Obviously I wouldn't have shipped something like this, so the problem must have materialized in the meantime. Sure enough, this wasn't reproducible on a machine that was still running 10.2. I figured that QuickDraw, especially when operating on 1-bit
GWorlds must not be very high up in Apple's list of priorities, and so this was something that had gotten past their regression tests. The workaround seemed to be to use
srcXor mode, and first clearing the destination area (i.e. setting it to white). This had the same effect as a normal
CopyBits with only a slight performance/complexity hit. It worked as expected, and I figured I could leave it that and begin preparing for a 2.5.1 release in a few days.

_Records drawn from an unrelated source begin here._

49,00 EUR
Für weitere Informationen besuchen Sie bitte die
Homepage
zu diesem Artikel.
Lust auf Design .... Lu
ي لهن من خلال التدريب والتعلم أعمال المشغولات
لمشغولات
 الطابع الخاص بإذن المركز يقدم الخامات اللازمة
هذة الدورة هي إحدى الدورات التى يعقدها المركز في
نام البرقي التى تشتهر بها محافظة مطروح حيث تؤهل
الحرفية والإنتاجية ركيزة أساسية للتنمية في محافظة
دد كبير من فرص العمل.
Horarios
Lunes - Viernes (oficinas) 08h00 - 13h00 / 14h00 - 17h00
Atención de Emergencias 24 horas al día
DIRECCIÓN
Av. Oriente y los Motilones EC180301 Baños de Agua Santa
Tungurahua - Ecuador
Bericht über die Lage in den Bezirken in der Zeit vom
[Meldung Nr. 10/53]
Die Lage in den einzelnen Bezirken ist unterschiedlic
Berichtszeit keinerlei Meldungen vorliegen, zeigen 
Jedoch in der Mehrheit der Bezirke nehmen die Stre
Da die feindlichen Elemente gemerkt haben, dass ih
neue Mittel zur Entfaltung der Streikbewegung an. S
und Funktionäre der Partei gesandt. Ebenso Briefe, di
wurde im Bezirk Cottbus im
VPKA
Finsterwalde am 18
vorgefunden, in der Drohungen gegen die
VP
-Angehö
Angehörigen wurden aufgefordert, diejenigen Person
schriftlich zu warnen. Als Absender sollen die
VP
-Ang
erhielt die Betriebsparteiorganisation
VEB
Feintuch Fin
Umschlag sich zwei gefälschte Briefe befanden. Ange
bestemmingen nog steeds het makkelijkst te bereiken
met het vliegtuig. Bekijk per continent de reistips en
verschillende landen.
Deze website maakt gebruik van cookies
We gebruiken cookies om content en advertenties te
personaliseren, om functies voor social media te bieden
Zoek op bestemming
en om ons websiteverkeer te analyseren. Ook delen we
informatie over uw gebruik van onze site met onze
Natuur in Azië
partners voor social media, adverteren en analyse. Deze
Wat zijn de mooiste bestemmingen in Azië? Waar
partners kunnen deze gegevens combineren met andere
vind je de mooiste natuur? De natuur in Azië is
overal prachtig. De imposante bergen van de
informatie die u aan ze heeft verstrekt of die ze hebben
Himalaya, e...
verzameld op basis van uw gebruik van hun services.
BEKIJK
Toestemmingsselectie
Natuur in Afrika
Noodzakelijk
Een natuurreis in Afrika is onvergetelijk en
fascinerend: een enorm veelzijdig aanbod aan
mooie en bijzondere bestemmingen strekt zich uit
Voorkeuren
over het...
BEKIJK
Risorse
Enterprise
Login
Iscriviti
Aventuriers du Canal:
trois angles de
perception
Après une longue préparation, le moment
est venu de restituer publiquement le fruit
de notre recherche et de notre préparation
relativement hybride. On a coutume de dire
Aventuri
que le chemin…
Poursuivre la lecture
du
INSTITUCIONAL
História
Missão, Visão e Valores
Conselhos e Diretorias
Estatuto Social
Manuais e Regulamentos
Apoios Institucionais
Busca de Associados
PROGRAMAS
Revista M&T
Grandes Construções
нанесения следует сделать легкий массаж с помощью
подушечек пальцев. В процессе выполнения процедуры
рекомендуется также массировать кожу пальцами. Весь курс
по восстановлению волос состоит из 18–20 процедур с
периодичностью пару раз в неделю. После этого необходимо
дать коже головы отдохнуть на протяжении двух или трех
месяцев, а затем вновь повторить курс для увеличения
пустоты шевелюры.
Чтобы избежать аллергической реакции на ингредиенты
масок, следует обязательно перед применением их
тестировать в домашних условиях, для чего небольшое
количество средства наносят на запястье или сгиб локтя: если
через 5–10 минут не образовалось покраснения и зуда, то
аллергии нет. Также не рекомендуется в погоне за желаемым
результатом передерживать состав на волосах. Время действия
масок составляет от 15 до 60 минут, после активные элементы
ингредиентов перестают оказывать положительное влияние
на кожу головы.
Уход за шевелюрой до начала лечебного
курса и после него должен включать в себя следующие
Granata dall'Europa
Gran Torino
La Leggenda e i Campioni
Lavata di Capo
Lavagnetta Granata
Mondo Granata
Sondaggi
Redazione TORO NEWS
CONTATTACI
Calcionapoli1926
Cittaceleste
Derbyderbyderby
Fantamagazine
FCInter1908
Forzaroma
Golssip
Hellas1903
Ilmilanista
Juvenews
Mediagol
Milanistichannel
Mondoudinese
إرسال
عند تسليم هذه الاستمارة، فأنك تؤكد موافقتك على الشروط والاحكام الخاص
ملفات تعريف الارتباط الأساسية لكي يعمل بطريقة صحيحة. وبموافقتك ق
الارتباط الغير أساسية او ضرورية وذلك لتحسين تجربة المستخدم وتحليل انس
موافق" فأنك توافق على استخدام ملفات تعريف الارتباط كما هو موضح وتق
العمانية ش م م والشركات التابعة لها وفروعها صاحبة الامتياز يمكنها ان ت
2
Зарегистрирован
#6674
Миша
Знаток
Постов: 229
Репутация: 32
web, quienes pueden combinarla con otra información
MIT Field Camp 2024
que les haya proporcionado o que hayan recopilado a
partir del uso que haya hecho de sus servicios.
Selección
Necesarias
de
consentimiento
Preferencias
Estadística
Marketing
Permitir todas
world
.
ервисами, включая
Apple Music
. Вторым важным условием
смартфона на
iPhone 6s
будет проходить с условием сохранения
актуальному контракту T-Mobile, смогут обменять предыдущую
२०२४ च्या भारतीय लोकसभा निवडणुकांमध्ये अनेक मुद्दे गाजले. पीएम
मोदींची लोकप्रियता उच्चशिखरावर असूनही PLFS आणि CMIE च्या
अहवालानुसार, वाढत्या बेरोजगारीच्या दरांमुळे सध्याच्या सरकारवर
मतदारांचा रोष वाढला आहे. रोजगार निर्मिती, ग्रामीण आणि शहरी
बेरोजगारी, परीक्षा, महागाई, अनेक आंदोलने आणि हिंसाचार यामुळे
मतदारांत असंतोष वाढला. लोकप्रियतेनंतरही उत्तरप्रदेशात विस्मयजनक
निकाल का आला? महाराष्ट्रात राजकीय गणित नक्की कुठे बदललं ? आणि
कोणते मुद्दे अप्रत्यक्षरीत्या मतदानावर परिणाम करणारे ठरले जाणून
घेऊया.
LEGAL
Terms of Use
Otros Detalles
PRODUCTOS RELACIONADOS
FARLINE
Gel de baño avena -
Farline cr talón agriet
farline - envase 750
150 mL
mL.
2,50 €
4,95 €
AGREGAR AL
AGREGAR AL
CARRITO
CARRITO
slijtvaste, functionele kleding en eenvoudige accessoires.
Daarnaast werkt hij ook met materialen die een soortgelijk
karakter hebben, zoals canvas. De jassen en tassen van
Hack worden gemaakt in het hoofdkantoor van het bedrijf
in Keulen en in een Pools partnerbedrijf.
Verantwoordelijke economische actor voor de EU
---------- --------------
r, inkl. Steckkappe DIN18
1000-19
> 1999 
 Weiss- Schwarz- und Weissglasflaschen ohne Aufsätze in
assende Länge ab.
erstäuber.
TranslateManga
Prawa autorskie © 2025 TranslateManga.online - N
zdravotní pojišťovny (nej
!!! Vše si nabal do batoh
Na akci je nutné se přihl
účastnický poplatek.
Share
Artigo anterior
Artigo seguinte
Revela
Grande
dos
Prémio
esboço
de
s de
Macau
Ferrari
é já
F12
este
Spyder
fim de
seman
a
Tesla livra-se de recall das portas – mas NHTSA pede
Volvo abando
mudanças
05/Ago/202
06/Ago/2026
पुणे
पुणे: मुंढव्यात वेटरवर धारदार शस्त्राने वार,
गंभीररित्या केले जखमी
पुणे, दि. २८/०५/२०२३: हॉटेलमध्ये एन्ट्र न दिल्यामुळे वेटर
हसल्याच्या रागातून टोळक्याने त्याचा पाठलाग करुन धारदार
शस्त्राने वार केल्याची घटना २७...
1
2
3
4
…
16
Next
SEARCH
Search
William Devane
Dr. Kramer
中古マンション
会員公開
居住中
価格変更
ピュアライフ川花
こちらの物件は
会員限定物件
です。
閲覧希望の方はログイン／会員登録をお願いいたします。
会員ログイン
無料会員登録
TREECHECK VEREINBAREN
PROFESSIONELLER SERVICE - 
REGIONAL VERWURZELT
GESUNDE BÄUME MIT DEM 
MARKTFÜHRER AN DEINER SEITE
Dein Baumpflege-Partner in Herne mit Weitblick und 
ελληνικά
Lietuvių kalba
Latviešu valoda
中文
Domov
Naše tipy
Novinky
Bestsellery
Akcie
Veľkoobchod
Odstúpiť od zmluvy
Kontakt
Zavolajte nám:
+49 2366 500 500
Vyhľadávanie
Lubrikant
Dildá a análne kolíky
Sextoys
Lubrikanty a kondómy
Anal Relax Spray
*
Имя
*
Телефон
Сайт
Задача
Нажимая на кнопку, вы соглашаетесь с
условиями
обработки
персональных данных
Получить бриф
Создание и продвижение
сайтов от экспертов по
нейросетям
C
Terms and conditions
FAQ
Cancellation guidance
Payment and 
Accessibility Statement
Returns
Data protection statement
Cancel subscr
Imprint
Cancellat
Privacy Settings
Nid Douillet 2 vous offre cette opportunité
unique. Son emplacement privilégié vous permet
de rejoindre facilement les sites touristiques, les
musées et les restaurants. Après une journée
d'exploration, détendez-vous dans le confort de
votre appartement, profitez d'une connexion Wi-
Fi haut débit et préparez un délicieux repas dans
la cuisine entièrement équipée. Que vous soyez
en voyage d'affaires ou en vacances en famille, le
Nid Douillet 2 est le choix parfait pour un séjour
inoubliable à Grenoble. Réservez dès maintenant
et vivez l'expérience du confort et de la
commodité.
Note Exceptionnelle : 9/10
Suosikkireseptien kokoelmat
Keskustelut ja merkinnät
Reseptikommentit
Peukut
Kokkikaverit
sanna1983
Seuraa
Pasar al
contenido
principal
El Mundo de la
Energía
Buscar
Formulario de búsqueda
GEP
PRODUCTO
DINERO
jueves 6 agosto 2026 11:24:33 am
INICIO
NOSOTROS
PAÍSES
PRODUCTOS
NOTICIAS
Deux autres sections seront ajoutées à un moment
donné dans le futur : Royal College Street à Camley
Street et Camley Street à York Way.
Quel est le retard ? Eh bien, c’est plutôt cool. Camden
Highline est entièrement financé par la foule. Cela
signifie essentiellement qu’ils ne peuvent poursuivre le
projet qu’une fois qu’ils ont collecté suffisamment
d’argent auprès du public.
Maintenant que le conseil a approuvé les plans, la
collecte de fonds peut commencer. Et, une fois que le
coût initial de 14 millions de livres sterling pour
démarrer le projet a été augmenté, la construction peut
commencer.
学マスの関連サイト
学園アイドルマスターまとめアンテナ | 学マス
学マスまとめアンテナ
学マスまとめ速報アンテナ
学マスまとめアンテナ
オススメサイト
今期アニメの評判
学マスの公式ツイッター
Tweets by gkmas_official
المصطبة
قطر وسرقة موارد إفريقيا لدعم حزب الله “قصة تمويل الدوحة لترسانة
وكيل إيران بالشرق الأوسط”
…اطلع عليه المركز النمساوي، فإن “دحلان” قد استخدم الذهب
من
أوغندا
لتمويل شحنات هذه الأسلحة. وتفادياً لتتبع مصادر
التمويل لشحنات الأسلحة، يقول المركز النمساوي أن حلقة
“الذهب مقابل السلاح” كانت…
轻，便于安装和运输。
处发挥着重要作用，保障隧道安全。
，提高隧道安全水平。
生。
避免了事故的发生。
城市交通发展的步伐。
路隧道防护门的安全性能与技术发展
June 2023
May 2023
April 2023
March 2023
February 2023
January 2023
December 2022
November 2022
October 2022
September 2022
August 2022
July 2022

However, I wanted to make sure that this was really the case, and perhaps even report the bug to Apple. I made a simple test case app, and discovered that the problem wasn't exhibited there. After much digging around, I traced it to the way I was creating my
GWorlds. Normally this is done with
NewGWorld, however at some point in the distant past I had my my own wrapper for it. The reason was the padding that QuickDraw adds to each row, presumably so that each one can be aligned to a 16-byte boundary in order to speed up memory accesses. However, icon data is stored unpadded in the
'icns' resources and
.icns files, and the back and forth conversion seemed rather tedious to me. I therefore created a wrapper called
NewGWorldUnpadded that would allocate a
GWorld with a slightly smaller width, so that the final allocated size would correspond to the unpadded final desired width. I then had to fix back the GWorld, changing its bounding rect, clipping region, row bytes field, etc. so that it was consistent with my desired size. This required a lot of twiddling with the
PixMap data structures, something I feel isn't very encouraged today. I was in fact very proud of this back in the day, since not only did it make loading/saving easier, but it also cut down on memory use of saved drawing states. I should have realized this tradeoff perhaps wasn't worth it, since two days after releasing Iconographer 1.0 I had to do a 1.0.1 release, fixing a bug caused by this wrapper (since I was using it for selections, which weren't always a multiple of 16 in width, a case I hadn't accounted for).
The problem seemed to be with the manual changing of the
rowBytes field of the
PixMap. Part of this was because there is now a
PixMapExtension struct linked from the
pmExt field, and this struct has a
longRowBytes field that needs to be kept in sync (I believe that 10.2 was more lax about this, since the regular
rowBytes field is enough for smaller values). There are now functions such as
QTSetPixMapHandleRowBytes that would perhaps take care of this, but the solution is very simple. It is now 2004, not 1998, therefore wasting 3K of memory is not a big deal. I can scrap
NewGWorldUnpadded entirely, and just use regular
GWorlds, dealing with the padding as appropriate. This will hopefully fix not only this problem, but also others that I have seen (e.g. rotations sometimes causing crashes). The only downside is that there are 15 places where the wrapper is used, with presumably many more pieces of code that rely on GWorlds having no padding. It will probably take a while to fix.